There is general agreement that the following would normally be expected in a referral letter, though keeping it short and clear is also very important and some of these could be less important in some letters.
- An assessment of urgency
- Explanation of the reason for referral
- Clarity about the expected outcome of the letter
- Clear description of the relevant history appropriate to the problems
- Relevant psychosocial information including patient concerns or expectations
- Clear and complete summary of relevant past medical history (whilst not including irrelevant information)

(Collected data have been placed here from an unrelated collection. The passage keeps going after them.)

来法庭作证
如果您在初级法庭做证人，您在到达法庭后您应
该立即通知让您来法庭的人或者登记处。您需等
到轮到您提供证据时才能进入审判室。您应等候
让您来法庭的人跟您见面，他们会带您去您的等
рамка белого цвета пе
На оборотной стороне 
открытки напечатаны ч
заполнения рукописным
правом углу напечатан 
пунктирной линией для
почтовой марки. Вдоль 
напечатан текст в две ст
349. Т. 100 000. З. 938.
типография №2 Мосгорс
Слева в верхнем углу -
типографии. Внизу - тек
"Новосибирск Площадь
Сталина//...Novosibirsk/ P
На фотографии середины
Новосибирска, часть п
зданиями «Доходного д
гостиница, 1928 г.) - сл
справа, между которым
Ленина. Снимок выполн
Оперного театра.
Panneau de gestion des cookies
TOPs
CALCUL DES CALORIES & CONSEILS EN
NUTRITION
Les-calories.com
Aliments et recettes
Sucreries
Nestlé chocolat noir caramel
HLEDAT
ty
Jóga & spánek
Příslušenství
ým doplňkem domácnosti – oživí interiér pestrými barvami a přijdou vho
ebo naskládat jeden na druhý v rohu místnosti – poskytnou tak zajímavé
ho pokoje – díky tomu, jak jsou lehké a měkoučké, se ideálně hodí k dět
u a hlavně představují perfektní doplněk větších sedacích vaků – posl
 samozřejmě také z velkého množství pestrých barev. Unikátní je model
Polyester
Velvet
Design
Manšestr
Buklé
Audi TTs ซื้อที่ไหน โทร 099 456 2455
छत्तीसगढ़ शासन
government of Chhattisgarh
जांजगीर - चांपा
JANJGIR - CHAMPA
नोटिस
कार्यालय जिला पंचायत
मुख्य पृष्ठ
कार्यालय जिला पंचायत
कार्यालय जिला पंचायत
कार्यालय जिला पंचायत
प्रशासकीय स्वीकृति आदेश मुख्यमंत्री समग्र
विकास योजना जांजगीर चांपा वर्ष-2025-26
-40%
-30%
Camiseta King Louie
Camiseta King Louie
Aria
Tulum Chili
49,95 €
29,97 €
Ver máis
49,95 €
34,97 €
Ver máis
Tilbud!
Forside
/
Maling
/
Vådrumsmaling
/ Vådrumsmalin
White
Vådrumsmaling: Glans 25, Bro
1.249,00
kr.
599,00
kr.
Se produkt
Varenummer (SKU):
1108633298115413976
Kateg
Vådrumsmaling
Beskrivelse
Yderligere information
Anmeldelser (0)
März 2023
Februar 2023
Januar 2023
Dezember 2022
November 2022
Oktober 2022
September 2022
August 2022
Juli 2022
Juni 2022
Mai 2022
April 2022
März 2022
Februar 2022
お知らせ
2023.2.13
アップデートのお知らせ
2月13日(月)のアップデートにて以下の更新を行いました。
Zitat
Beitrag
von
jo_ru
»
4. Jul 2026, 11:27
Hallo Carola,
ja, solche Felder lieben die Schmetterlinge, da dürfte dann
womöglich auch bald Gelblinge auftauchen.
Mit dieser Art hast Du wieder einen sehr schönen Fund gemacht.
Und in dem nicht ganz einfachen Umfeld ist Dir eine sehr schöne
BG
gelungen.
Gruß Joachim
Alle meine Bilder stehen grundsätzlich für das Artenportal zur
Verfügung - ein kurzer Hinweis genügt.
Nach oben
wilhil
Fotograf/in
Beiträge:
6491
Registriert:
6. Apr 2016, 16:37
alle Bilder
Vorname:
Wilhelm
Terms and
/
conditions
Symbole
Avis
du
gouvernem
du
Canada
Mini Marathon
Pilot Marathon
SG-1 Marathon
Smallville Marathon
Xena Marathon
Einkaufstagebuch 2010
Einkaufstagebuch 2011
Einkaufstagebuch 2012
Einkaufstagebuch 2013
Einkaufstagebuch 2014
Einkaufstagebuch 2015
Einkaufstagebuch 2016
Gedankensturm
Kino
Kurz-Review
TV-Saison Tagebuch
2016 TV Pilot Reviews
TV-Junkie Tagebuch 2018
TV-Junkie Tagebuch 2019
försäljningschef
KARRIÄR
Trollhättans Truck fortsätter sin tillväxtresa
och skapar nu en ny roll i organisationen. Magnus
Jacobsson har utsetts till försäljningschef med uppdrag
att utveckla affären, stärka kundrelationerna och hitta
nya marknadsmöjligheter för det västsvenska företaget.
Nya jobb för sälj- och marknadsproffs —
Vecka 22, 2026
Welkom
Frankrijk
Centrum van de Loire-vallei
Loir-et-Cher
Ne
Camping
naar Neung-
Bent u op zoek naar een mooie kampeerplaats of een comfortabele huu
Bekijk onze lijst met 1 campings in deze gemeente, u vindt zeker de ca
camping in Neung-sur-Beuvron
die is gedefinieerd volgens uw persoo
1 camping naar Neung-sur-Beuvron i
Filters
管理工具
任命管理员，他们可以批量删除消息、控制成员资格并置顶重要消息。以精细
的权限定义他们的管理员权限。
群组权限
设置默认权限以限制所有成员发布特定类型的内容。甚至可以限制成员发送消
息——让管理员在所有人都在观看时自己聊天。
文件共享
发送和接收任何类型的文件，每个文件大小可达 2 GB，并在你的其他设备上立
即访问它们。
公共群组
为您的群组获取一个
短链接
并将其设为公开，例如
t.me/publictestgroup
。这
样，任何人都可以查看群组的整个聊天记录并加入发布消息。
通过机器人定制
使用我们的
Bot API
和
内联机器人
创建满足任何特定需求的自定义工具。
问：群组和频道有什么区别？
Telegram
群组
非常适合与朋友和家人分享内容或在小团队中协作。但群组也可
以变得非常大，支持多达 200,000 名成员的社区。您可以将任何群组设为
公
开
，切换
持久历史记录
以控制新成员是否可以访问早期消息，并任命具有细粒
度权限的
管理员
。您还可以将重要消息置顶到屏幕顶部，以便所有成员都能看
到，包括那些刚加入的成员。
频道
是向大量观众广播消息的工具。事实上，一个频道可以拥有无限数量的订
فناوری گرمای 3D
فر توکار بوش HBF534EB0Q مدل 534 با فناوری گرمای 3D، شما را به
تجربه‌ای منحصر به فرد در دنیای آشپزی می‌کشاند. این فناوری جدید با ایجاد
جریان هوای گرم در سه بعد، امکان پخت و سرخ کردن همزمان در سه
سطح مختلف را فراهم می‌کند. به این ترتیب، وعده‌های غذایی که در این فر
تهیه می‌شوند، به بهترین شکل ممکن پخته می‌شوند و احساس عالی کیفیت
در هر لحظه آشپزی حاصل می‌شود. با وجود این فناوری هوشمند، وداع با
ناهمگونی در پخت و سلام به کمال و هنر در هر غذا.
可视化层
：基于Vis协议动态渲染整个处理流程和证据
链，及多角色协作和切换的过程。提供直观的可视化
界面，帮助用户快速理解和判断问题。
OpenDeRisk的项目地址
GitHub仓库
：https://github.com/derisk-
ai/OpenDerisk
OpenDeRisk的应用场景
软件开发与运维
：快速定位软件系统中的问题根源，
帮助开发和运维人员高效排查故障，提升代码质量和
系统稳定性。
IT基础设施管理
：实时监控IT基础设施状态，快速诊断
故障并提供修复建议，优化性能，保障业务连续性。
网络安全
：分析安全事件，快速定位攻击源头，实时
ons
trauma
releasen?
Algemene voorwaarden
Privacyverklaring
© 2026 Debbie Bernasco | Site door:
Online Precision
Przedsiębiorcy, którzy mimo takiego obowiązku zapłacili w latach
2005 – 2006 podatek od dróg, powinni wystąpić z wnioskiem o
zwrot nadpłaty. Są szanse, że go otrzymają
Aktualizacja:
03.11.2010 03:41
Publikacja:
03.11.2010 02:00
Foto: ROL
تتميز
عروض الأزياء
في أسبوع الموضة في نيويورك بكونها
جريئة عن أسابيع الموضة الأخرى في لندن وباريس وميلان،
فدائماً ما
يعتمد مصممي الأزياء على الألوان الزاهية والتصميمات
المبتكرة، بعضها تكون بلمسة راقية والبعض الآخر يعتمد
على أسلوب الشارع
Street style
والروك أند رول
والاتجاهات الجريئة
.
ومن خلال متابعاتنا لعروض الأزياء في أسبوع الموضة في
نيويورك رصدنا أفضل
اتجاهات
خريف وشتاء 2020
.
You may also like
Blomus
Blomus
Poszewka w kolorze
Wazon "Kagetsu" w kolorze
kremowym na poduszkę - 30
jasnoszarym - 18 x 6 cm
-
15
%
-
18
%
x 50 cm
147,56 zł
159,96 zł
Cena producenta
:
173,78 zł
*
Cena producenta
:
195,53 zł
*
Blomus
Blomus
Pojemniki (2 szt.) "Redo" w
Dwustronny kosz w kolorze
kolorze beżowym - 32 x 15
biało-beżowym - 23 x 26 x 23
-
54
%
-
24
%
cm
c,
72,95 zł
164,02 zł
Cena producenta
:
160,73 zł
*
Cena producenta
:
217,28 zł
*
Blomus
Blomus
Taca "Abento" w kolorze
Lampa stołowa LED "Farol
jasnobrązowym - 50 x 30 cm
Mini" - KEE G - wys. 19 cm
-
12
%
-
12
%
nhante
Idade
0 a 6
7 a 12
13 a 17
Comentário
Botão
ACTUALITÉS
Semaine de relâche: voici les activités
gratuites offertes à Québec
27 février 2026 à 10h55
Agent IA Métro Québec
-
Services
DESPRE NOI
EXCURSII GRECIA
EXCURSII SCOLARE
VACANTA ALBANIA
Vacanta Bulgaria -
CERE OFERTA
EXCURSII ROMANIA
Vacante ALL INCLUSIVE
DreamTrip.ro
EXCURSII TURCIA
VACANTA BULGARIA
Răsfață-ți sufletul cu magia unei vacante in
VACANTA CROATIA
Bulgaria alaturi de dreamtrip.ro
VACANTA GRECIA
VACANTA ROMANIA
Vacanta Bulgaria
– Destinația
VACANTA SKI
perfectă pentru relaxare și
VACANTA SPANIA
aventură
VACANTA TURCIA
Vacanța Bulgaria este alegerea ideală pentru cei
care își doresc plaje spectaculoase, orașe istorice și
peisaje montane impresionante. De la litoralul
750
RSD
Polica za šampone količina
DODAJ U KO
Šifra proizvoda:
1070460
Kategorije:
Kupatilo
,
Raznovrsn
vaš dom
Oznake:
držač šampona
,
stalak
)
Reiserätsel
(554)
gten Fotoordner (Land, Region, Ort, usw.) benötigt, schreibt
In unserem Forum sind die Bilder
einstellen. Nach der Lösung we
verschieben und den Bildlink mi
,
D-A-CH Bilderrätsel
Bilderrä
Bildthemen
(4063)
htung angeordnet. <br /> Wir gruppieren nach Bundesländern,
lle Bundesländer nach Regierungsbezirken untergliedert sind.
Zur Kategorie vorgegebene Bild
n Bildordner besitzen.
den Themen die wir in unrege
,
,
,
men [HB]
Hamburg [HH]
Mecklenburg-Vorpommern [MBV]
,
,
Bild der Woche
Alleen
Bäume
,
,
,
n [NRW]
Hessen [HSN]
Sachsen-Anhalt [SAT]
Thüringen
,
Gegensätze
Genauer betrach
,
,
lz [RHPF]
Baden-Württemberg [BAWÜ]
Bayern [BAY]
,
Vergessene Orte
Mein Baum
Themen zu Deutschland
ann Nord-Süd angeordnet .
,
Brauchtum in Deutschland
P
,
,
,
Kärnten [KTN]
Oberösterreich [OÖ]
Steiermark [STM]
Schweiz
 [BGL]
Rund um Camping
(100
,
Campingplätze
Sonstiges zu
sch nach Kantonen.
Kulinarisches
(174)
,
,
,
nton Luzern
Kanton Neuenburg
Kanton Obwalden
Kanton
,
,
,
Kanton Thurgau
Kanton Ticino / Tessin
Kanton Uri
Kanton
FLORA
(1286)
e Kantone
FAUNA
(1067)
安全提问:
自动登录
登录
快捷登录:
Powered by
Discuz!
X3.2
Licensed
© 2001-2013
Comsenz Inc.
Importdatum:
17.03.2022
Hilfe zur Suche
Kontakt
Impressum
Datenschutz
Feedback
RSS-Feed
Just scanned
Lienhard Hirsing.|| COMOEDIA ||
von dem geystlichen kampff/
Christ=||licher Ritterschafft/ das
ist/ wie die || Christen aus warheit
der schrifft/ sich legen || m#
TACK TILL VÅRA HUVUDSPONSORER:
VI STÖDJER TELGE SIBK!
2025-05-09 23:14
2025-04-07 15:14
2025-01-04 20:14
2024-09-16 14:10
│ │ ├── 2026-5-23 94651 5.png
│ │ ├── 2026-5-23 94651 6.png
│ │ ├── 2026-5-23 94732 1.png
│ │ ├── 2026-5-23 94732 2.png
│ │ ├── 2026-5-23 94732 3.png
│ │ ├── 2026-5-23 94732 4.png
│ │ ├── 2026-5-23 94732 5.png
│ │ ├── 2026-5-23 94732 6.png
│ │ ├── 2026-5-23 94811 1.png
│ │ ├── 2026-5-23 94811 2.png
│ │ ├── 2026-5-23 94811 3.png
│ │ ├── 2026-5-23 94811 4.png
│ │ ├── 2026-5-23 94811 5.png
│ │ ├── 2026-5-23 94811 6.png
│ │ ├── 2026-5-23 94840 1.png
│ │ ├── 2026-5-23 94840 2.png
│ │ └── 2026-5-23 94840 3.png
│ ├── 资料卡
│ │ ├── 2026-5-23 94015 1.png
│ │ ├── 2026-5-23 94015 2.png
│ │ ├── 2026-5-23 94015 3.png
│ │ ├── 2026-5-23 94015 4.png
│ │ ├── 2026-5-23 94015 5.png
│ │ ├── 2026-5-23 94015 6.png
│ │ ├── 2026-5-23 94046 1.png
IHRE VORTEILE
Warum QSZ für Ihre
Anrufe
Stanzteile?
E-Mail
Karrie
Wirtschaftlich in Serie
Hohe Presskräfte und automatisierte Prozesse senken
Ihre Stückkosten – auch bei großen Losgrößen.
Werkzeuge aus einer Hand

- Clear summary of current and relevant past medication including doses
- Where relevant explanations for changes or choices to use or not to use certain drugs.
- Details of known allergies
- Description of relevant clinical signs and findings
- Details of relevant investigation or test results
- Current working diagnosis or diagnoses
- Patient choice has been respected in relation to place of referral and timing of appointments
- Sufficient information to allow the secondary care provider to assess pre-operative risk when this is relevant.
- Clarity about what information has been shared with the patient and or family
- A clear structure that helps the receiving clinician understand the situation
- Letters should not contain irrelevant information.